Тонкий барьер
03.09.2010
Источник: Троицкий вариант,
Наталия Демина
19 августа на 16-м Всемирном конгрессе Международного математического союза в Хайдерабаде Президент Индии вручила Филдсовские премии 2010 г. Вот имена лауреатов: профессор Еврейского университета в Иерусалиме Илон Линденштраус (Elon Lindenstrauss), профессор Университета Париж-Юг Нго Бао Чао (Ngd Bao Chau), профессор Женевского университета Станислав Смирнов и директор французского Института Анри Пуанкаре Седрик Виллани (Cedric Villani). Последний получил премию за «доказательства нелинейности затухания Ландау (затухания волн в плазме) и сходимости к равновесию в уравнении Больцмана»>. Публикуем его комментарий, данный накануне вручения медали Филдса. Беседовала Наталия Демина.
— Вы себя считаете больше математиком или физиком?
— Математиком, потому что я думаю как математик. Но мне нравится работать над физическими проблемами. Я думаю, что математический результат получается гораздо более красивым, когда он связан с реальным миром или же когда он отражает процессы, происходящие в реальном мире со всей его красотой и хаосом (messiness) одновременно. В математике необходимо выявить ключевые вещи, которые делают мир именно таким. На самом деле, многие физики размышляют похожим образом, так что барьер между математиками и физиками очень тонок. Мне нравится общаться и обмениваться идеями с физиками, и я часто принимаю участие в физических конференциях.
— Согласны ли Вы с утверждением В.И. Арнольда, что «математика — часть физики»?
— Думаю, это несколько преувеличенный афоризм, в стиле Владимира — его любили в какой-то степени и за такую манеру высказываний. Однако, да, большая часть математики может считаться частью физики. Впрочем, так же, как большую часть физики можно рассматривать как часть математики. Я не согласен с тезисом Арнольда, но, без сомнений, двумя традиционными источниками вдохновения для математики всегда являлись числа и физика. Многие великие математики прошлого (Ньютон, Гюйгенс, Бернулли, Эйлер, Гаусс.) были в той же степени физиками, как и математиками.

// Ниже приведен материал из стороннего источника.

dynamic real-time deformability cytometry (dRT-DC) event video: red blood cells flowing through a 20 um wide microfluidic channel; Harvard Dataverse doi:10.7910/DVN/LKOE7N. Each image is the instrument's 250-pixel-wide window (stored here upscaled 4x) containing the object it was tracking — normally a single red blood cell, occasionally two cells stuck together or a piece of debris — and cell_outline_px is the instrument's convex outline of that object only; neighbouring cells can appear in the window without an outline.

— Рассматриваете ли Вы российскую школу как особую часть математического сообщества?
— Я сотрудничал с Александром Бобылевым. Он специалист по уравнению Больцмана, очень знающий и умный человек. Российская школа математики традиционно была одной из лучших в мире, с оригинальными идеями. Одной из ее главных концепций является мысль, что все области математики и даже науки взаимосвязаны. Россиян также отличает дух соревновательности и жестких яростных дискуссий друг с другом. Но эта жесткость споров — лишь поверхностная, это способ прийти через дискуссии к более ясному пониманию. Математики из России очень хорошо знают научную литературу прошлого и черпают вдохновение из нее.

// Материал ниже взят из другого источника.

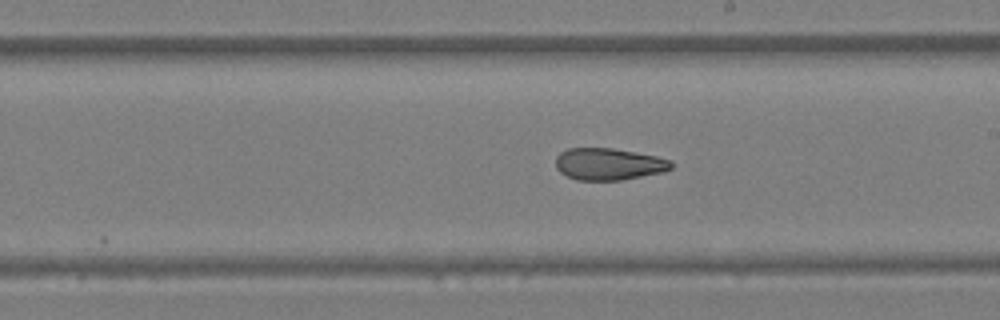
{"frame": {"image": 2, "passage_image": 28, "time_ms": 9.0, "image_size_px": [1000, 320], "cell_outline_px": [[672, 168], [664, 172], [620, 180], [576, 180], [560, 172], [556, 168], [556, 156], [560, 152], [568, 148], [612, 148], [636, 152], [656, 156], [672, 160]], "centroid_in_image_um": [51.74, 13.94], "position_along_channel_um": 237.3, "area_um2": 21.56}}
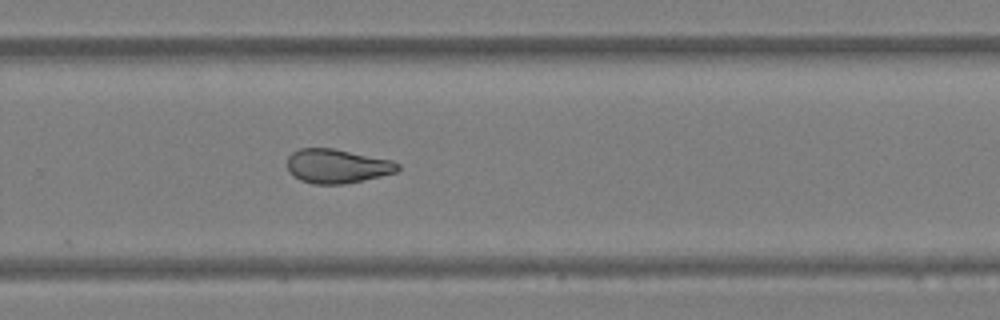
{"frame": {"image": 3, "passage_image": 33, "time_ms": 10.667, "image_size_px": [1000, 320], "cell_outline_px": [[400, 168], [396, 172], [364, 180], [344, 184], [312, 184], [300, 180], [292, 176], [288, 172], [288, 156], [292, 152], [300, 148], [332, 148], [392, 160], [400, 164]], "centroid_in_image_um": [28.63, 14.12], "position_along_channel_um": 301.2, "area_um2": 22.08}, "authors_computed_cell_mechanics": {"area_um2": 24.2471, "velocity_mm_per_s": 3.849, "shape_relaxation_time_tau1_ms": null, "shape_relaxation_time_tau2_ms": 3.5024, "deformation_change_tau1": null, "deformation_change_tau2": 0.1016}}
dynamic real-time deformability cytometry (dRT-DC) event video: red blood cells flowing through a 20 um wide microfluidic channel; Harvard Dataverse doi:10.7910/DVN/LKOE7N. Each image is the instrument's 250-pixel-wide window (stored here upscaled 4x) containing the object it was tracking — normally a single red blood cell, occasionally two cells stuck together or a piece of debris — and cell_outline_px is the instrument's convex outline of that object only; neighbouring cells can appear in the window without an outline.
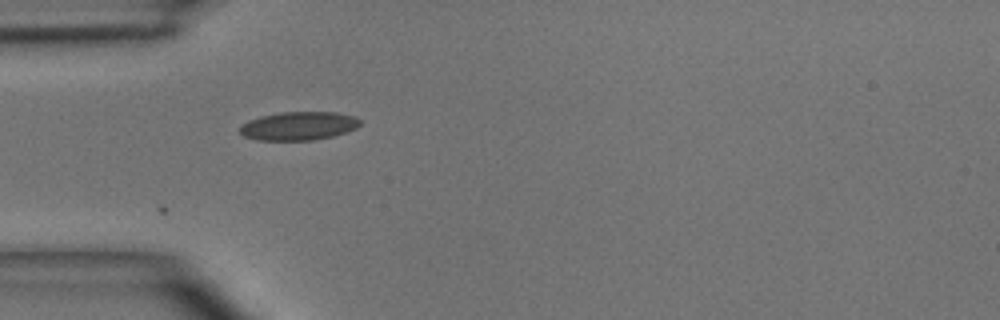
{"species": "common noctule bat (a hibernating species)", "species_latin": "Nyctalus noctula", "temperature_condition": "room temperature", "stored_images_in_passage": 4, "camera_frame_rate_fps": 3000, "um_per_image_px": 0.085, "animal": {"sex": "male", "body_mass_g": 15.6}, "frame": {"image": 1, "passage_image": 1, "time_ms": 0.0, "image_size_px": [1000, 320], "cell_outline_px": [[360, 124], [356, 128], [332, 136], [312, 140], [256, 140], [244, 136], [240, 132], [240, 128], [248, 120], [260, 116], [280, 112], [336, 112], [356, 116], [360, 120]], "centroid_in_image_um": [25.39, 10.69], "position_along_channel_um": 59.6, "area_um2": 19.88}}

Во Франции сейчас работает Михаил Громов, один из величайших математиков столетия. Его идеи повлияли на меня в очень большой степени, хотя я больше аналитик, чем геометр. Я был восхищен его работами и вскоре почувствовал себя в мире его идей — как дома. Мои исследования были также косвенно связаны с работами Гриши Перельмана (особенно с теми, что он делал до работы над гипотезой Пуанкаре), и я был вдохновлен их силой, оригинальностью и красотой.
— Бывали ли Вы когда-нибудь в России?
— Я был в Санкт-Петербурге с личным визитом, посещал друзей, но это было довольно давно. В сентябре 2011 г. я планирую принять участие в математической конференции, которая пройдет на Байкале.